Again, the plain language of the ECPA trumps other considerations, and compels an opposite conclusion. Section 2520(a) provides that “any person whose . . . electronic communication is intercepted . . .” can recover for violations of the ECPA. (Emphasis added.) In turn, § 2510(6) defines “person” to include “any individual, partnership, association, joint stock company, trust, or corporation.” As a corporation, DIRECTV is a “person” within the meaning of the ECPA, and can therefore bring suit under it.

III.

For the foregoing reasons, we conclude that Congress has made a private right of action available under §§ 2511(1)(a) and 2520 of the ECPA for the unauthorized interception of encrypted satellite television broadcasts. Accordingly, we reverse the District Court’s Orders in both cases to the extent that they deny DIRECTV’s claims under 18 U.S.C. §§ 2511(1)(a) and 2520(a), and remand both cases for further proceedings consistent with this opinion.

NOTES

[1] DIRECTV did not immediately appeal the Order as to defendant Keal in DeCroce , but was compelled by Fed. R. Civ. P. 54(b) to await the dismissal of the final defendant in the case. Thereupon the Order became final and appealable. This Court requested that DIRECTV clarify the jurisdictional issue of the timeliness of its appeal. Because no final order existed until the last defendant was dismissed, we conclude that the appeal was timely filed, and that there is no jurisdictional defect.
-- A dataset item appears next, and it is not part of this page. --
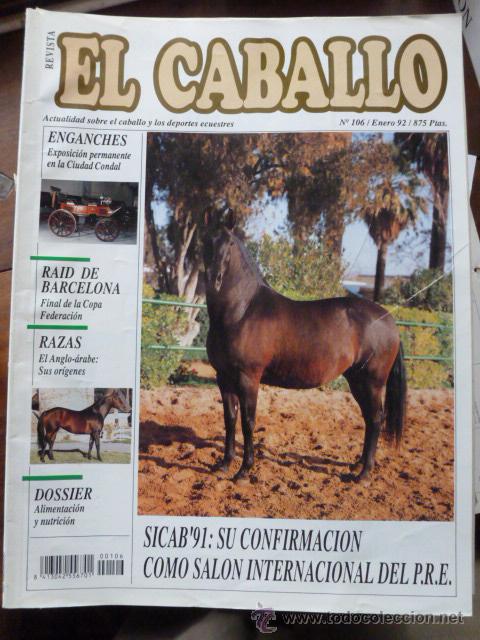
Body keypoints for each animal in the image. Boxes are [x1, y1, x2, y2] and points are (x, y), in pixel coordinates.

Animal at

[2] We pause to decline the request of Amici that this Court find the defendants in DeCroce and Pepe were improperly joined under Fed. R. Civ. P. 20(a). Amici cannot raise issues not raised by the parties below. United Parcel Service, Inc. v. Mitchell , 451 U.S. 56, 61 n.2 (1981). Furthermore, without the presence of the adverse parties to raise the issue of improper joinder, we must treat it as waived. See, e.g., Harvey v. Plains Tp. Police Dept. , 421 F.3d 185, 192 (3d Cir. 2005) (arguments not raised in party’s opening brief to Court of Appeals waived).

[3] The Pepe Complaint refers to these as “satellite television transmissions.” The difference is immaterial. App. 84.

[4] Section 2510(4) of the ECPA defines “intercept” to mean “the aural or other acquisition of the contents of any wire, electronic, or oral communication through the use of any electronic, mechanical, or other device.”

[5] DIRECTV moved for and obtained defaults against Keal and DeCroce, but pursued default judgment against Keal only. Of the five defendants named in this Complaint, DIRECTV pursued default judgment against Keal only. No defendant has participated in this appeal.

[6] Where a court enters a default judgment, “the factual allegations of the complaint, except those relating to the amount of damages, will be taken as true.” Comdyne I, Inc. v. Corbin , 908 F.2d 1142, 1149 (3d Cir. 1990) (quoting 10 C. Wright, A. Miller, & M. Kane, Federal Practice and Procedure , § 2688 at 444 (2d ed. 1983)) (quotations omitted). In a related vein, the District Court raised an important concern: Prompted by a growing concern over the magnitude of the damages requested, the Court sua sponte has undertaken a close examination of

[9] The civil suit provisions in § 2511(5) do not concern civil suits brought by private parties; rather, they enable the federal government to bring civil suits and to seek civil penalties for certain activities not at issue here, including the interception of unencrypted “private satellite video communication[s]” for legal, non-tortious purposes. Section 2520 addresses civil suits by private parties.

[10] Section 2511(1)(a) provides: (1) Except as otherwise specifically provided in this chapter any person who-- (a) intentionally intercepts, endeavors to intercept, or procures any other person to intercept or endeavor to intercept, any wire, oral, or electronic communication; . . . . shall be punished as provided in subsection (4) or shall be subject to suit as provided in subsection (5).

[11] Section 2520(a) provides in full: (a) In general.--Except as provided in section 2511(2)(a)(ii), any person whose wire, oral, or electronic communication is intercepted, disclosed, or intentionally used in violation of this chapter may in a civil action recover from the person or entity, other than the United States, which engaged in that violation such relief as may be appropriate.